Your pain and sorrow will lead you to the clarity of who you really are because EVERYTHING will lead you to the clarity of who you really are… if you let it.
It’s a hard way to get that light into you, and there are easier ways available, but it’s the way most people have been doing it for at least 800 years. It’s how I have done it too. There’s a reason we call it a “BREAK-through”.
Twenty years of providing therapy showed me that many people will not “let the light enter”, will not surrender to the undeniable truth of their basic goodness, and will refuse to lay their burdens down, until the “pain and sorrow” in their heart breaks down their resistance.

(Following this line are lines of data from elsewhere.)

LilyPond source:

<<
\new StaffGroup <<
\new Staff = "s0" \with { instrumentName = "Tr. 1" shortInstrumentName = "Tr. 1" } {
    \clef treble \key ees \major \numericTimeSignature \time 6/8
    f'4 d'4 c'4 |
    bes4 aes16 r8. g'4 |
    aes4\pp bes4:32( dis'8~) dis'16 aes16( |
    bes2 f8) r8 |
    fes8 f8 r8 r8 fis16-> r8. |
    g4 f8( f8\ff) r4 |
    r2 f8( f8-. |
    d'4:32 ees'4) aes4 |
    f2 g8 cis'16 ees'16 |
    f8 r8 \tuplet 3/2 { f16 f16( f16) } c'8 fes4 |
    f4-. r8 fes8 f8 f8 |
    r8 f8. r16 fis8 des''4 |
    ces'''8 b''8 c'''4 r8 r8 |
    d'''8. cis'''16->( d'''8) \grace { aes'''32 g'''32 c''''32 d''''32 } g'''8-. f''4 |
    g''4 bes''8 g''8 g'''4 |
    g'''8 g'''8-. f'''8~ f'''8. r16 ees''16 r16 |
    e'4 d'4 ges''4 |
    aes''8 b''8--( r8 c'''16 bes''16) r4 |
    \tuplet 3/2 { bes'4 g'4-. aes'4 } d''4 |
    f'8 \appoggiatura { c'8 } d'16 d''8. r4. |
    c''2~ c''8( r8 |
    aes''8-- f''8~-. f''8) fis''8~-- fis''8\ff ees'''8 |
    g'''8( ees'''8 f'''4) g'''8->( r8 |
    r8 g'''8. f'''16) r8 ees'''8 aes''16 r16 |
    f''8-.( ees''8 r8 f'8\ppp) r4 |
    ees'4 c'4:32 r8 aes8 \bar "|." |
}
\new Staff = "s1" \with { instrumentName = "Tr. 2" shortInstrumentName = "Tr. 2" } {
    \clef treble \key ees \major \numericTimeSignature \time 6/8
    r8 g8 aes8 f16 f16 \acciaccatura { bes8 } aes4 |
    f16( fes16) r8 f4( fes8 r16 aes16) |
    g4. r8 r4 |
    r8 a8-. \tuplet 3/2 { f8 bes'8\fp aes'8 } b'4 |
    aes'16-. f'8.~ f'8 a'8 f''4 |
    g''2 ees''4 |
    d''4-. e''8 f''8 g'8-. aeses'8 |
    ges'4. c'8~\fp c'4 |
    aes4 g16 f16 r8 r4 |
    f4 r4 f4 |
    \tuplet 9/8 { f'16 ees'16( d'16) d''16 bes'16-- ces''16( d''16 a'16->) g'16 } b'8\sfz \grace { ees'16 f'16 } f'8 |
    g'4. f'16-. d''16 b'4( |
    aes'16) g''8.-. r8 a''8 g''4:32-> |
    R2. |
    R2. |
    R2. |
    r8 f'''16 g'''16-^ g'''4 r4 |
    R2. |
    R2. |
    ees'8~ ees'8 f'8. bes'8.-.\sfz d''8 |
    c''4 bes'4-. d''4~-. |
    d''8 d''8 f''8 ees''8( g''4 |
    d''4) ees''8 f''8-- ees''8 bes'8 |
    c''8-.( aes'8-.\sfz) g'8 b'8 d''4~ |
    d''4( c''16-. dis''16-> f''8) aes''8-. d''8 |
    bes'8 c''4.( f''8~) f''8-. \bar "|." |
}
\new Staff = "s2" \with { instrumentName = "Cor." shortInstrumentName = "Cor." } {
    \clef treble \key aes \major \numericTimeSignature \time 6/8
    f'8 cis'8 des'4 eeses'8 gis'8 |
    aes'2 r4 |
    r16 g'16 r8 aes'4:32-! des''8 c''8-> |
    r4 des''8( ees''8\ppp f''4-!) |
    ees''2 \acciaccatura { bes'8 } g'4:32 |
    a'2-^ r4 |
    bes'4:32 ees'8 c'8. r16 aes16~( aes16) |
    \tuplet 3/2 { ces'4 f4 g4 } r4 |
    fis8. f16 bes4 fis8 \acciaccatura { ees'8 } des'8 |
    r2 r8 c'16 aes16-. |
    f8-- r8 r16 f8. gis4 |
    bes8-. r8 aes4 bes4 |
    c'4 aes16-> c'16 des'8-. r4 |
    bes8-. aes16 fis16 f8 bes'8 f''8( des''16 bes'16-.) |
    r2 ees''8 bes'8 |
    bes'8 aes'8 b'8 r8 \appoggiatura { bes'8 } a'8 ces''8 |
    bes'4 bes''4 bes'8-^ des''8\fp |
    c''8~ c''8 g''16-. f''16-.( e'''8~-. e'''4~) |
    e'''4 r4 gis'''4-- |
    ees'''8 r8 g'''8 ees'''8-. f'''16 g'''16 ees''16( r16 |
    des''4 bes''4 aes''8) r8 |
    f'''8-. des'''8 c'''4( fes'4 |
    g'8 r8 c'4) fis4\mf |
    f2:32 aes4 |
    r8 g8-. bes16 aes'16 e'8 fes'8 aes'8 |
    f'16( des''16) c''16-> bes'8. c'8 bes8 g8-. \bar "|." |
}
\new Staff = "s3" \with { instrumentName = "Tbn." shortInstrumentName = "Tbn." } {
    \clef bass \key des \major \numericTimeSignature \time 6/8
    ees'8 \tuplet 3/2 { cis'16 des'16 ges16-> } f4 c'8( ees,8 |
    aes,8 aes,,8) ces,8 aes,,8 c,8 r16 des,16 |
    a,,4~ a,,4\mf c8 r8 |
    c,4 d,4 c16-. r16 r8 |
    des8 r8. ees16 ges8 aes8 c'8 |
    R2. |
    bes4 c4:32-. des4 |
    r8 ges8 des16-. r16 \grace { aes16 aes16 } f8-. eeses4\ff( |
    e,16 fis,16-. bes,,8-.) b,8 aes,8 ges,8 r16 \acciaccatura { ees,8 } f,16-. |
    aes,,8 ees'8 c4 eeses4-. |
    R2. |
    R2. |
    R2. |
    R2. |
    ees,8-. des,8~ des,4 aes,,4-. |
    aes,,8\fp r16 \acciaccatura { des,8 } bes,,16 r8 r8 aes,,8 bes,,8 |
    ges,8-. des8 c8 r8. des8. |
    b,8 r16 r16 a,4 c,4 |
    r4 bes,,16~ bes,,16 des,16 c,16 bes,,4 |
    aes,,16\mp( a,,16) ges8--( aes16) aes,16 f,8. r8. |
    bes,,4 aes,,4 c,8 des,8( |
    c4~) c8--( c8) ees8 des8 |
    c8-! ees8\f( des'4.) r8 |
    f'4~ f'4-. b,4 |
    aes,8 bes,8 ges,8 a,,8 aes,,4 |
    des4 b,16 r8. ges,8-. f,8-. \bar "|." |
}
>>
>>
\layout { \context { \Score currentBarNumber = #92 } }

Hence Rumi’s clear and unambiguous instruction, “Stay with it.”
OK. For how long?
Until the Light gets in.
And then what?
I’m certain that Rumi did not intend to create a cult of eternal suffering. You’re not meant to worship the pain and sorrow in your heart forever, or to indulge an endless fascination with every wound. You’re instructed to “stay with it” until the realization of who you really are, the “Light”, can enter you.
Do not conflate suffering with light. They are not twinned. They have a dynamic relationship with one another in human beings, but this relationship is not a given, and is constantly evolving. You have a role in its evolution.
This light of clarity, of self-realization, is always right there illuminating your true essence as joy, showing it to you, ready to enter you in the moment you allow it.
Most people won’t allow it until they exhaust themselves with pain and sorrow. “Stay with it…”
What if the answer to the teacher’s question had been… Joy?
What if I said: “What about my heart?”
And He said: “Tell me what you hold inside it?”
And I said: “It’s full of joy.”
What would He say then?
Would He say, “Hm, you better go find some pain and sorrow, ‘cuz that’s where the light enters you.”
I don’t think so.
I think He might say: “Ah, you have allowed the light of clarity and self-realization to enter you. How wonderful. Welcome home. Are you enjoying this life as fully as you might? Have you discovered yet that there is no limit to your joy, and to the growth and discovery and expansion that joy provides?”
There’s a popular belief today, a very old and persistent belief actually, rooted in the religious dogmas of the ages, that joy and suffering are bound together in equal measure, and also that growth or reward is a product of struggle or sacrifice.
These are self-fulfilling truths for those who believe and enact them, but they are not absolute. Not even close.
Plenty of people are living overwhelmingly joyful lives, with little suffering. And plenty of people are benefiting from the exhilarating growth that comes with the choice to embrace joy.
Rumi knew that joy is our nature, and he knew that pain and sorrow will sometimes be part of our life experience, and that this provides valuable contrast, prompting us always to let the light in, to remember again our essence.
His words soothe those who have not yet come to fully realize their essence as joy, and encourage those who know better but have temporarily wandered into the weeds, as we all will from time to time, only to experience the satisfaction of returning, again and again, with “eyes on the road” and “passion burning”, to our true Self.